GIVEN MATERIAL:
* * * * *

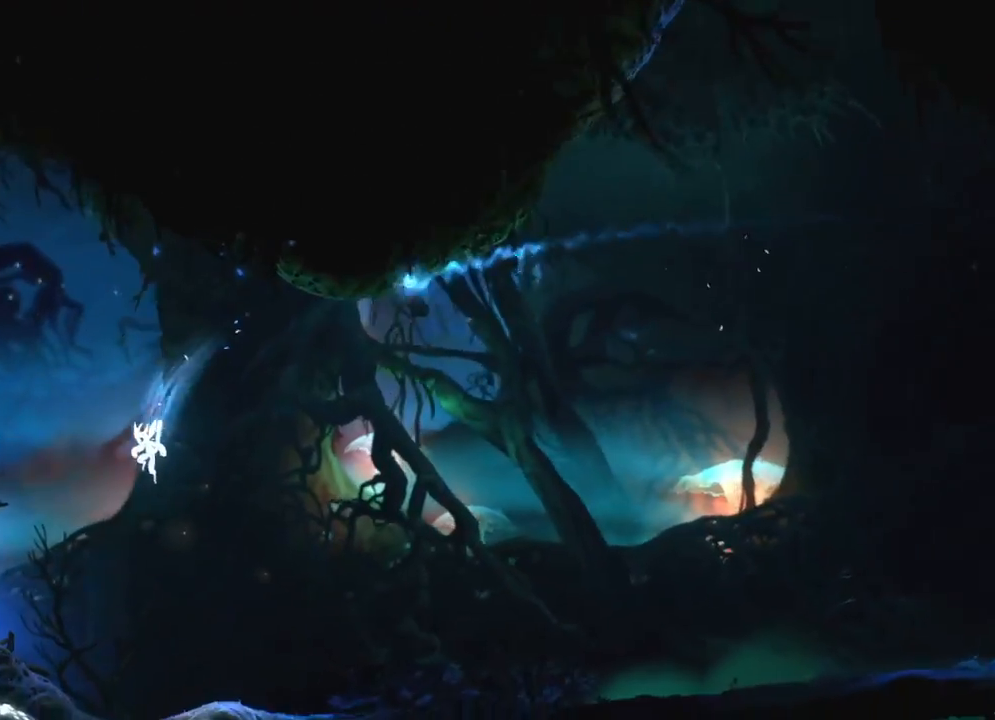
{"keys": ["left"], "mouse": [], "mouse_move": "down", "events": [[17, "ui", "up"]]}
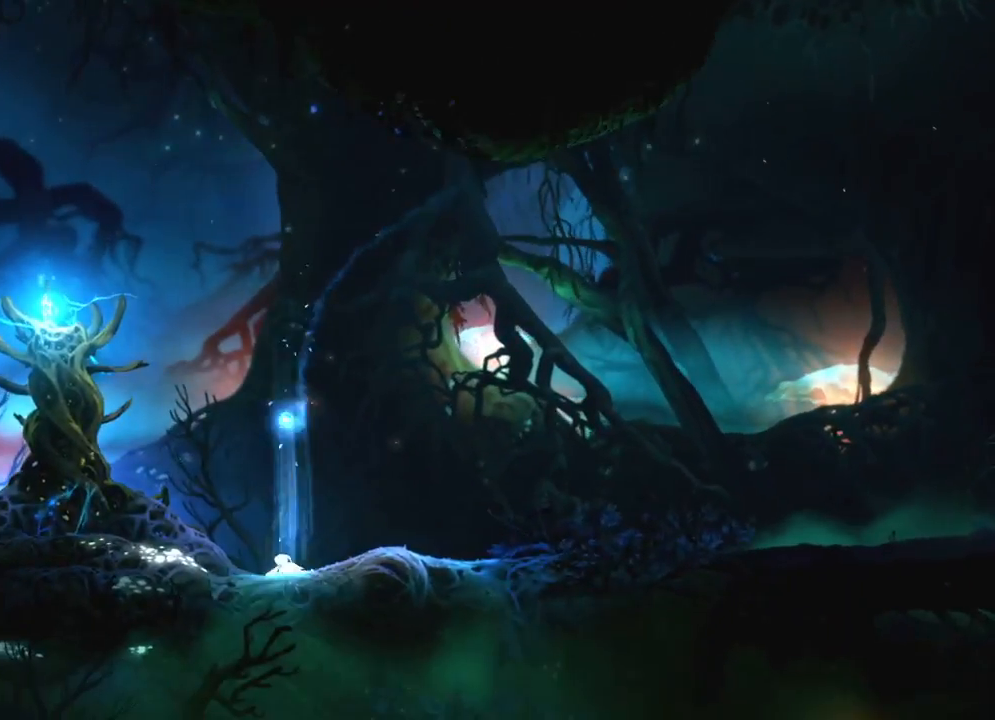
{"keys": ["left"], "mouse": [], "mouse_move": "still", "events": [[350, "mouse_left", "down"], [450, "mouse_left", "up"]]}
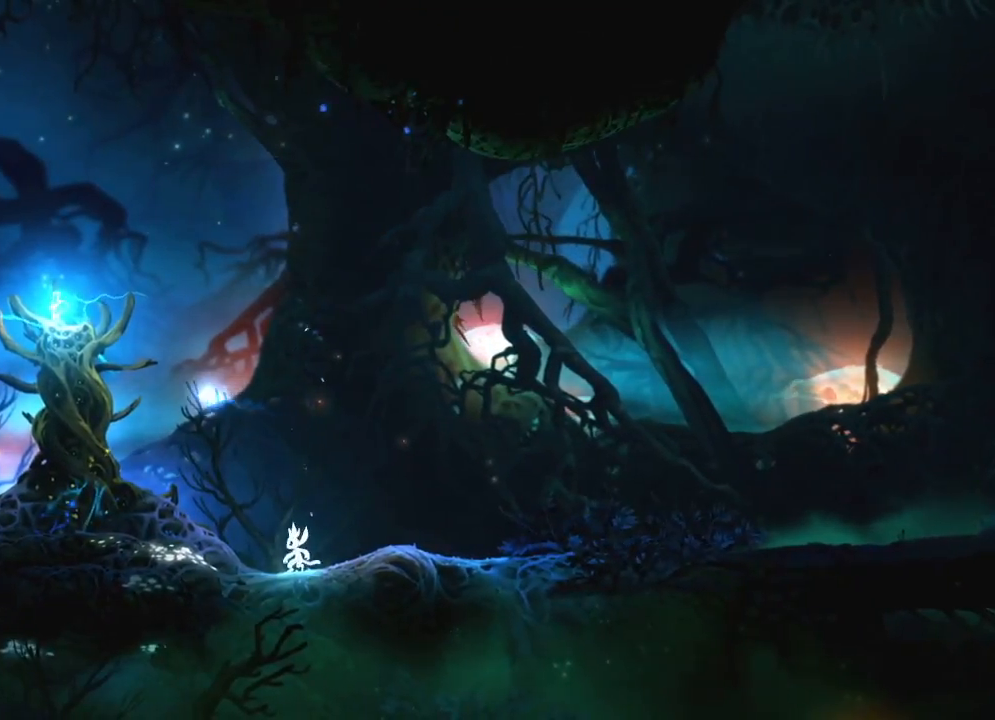
{"keys": ["left"], "mouse": [], "mouse_move": "still", "events": [[50, "mouse_left", "down"], [150, "mouse_left", "up"], [317, "mouse_left", "down"], [467, "mouse_left", "up"]]}
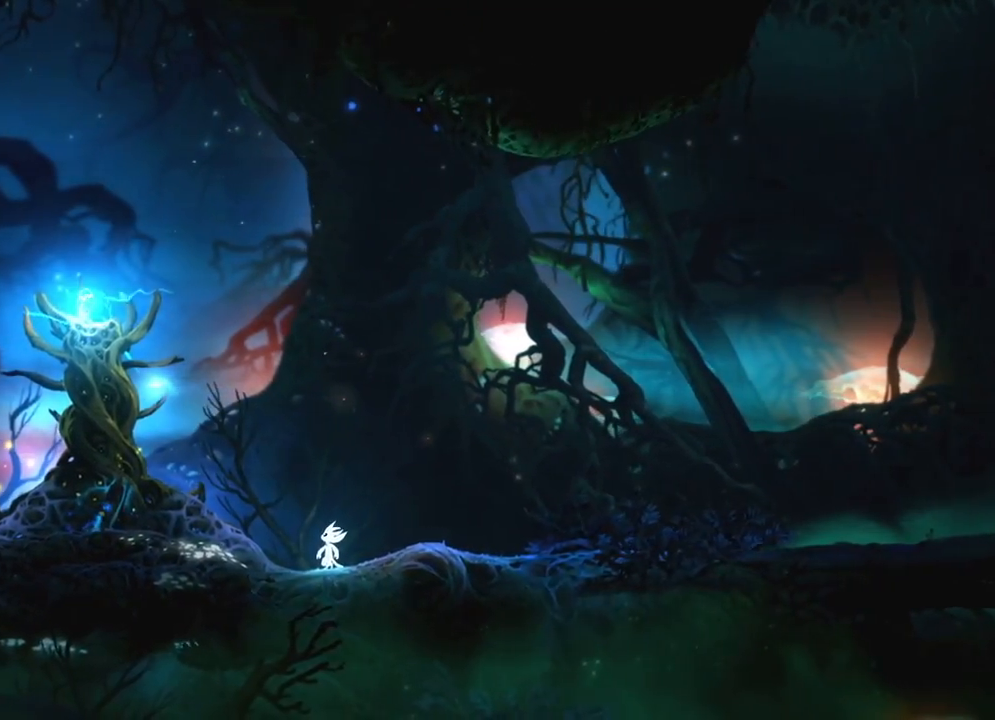
{"keys": ["left"], "mouse": [], "mouse_move": "still", "events": []}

* * * * *

TRY IT: Write the listing out exactly, word for word, but omit the pictures.

ANSWER FOR THIS EXERCISE:
{"keys": ["left"], "mouse": [], "mouse_move": "down", "events": [[17, "ui", "up"]]}
{"keys": ["left"], "mouse": [], "mouse_move": "still", "events": [[350, "mouse_left", "down"], [450, "mouse_left", "up"]]}
{"keys": ["left"], "mouse": [], "mouse_move": "still", "events": [[50, "mouse_left", "down"], [150, "mouse_left", "up"], [317, "mouse_left", "down"], [467, "mouse_left", "up"]]}
{"keys": ["left"], "mouse": [], "mouse_move": "still", "events": []}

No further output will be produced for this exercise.